--- Available records Enclosed Below ---
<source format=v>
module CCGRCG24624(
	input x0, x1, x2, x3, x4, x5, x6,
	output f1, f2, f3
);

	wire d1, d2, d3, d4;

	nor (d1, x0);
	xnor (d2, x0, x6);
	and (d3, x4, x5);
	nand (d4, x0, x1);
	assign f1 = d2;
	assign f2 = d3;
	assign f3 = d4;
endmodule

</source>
--- End of Enclosed Available records ---
--- Available records Enclosed Below ---
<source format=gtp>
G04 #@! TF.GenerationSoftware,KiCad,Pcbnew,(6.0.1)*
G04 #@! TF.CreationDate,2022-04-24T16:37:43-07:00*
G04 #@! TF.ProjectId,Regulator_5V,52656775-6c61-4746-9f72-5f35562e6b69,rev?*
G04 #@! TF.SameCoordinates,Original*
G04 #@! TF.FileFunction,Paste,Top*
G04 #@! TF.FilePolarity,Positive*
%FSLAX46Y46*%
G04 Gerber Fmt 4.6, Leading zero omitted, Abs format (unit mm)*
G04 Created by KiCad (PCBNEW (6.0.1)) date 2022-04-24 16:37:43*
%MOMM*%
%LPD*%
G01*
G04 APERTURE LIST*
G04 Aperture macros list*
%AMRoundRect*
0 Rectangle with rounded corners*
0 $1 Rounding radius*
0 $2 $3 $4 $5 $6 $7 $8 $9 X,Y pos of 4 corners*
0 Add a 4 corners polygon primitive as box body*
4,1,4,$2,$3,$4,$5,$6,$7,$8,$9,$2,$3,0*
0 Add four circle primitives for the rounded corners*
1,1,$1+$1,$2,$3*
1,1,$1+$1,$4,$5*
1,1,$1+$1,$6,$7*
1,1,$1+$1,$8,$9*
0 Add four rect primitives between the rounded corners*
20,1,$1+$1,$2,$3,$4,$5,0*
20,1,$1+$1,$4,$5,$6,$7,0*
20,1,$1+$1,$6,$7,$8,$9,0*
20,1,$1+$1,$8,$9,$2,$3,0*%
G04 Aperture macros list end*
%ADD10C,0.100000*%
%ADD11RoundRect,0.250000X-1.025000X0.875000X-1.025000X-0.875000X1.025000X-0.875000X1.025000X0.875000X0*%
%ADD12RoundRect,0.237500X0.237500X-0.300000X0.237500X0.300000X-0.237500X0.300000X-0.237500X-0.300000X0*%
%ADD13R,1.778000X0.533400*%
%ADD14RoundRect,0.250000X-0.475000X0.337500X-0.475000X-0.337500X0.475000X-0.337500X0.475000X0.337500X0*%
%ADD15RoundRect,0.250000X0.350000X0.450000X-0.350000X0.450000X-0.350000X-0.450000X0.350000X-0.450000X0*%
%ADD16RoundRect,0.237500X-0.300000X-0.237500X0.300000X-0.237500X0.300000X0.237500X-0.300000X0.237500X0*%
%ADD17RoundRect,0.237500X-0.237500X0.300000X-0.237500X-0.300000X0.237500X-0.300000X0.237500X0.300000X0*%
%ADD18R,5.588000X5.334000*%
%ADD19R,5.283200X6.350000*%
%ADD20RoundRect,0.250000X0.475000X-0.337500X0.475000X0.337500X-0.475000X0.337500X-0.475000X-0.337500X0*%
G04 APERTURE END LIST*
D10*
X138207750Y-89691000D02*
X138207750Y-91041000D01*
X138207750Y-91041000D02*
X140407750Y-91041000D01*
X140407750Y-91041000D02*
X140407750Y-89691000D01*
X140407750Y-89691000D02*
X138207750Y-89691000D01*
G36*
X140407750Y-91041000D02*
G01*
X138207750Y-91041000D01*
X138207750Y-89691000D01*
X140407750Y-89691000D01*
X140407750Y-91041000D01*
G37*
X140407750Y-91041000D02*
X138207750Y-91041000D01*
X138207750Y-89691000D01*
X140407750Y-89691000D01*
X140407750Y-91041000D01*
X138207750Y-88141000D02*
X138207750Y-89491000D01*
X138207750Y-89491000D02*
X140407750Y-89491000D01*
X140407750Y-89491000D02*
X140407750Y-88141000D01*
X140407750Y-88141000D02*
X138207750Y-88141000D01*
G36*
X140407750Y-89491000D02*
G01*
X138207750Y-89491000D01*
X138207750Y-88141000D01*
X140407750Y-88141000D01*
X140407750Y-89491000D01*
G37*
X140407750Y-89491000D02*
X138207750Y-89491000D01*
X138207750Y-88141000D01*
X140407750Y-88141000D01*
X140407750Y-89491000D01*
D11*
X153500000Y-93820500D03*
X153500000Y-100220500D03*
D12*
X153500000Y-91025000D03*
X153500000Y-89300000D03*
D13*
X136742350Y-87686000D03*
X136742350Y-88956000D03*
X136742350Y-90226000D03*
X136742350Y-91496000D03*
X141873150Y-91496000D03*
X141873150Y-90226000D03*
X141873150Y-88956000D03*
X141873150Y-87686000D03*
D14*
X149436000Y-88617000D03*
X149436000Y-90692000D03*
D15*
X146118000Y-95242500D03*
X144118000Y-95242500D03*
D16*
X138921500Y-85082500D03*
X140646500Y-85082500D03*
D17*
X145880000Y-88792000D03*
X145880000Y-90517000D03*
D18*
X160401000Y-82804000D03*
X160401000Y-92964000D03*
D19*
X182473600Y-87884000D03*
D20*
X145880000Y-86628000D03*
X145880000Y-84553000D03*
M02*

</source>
--- End of Enclosed Available records ---
In the entries above, find each line that has the word "corners". Copy it.

0 Rectangle with rounded corners*
0 $2 $3 $4 $5 $6 $7 $8 $9 X,Y pos of 4 corners*
0 Add a 4 corners polygon primitive as box body*
0 Add four circle primitives for the rounded corners*
0 Add four rect primitives between the rounded corners*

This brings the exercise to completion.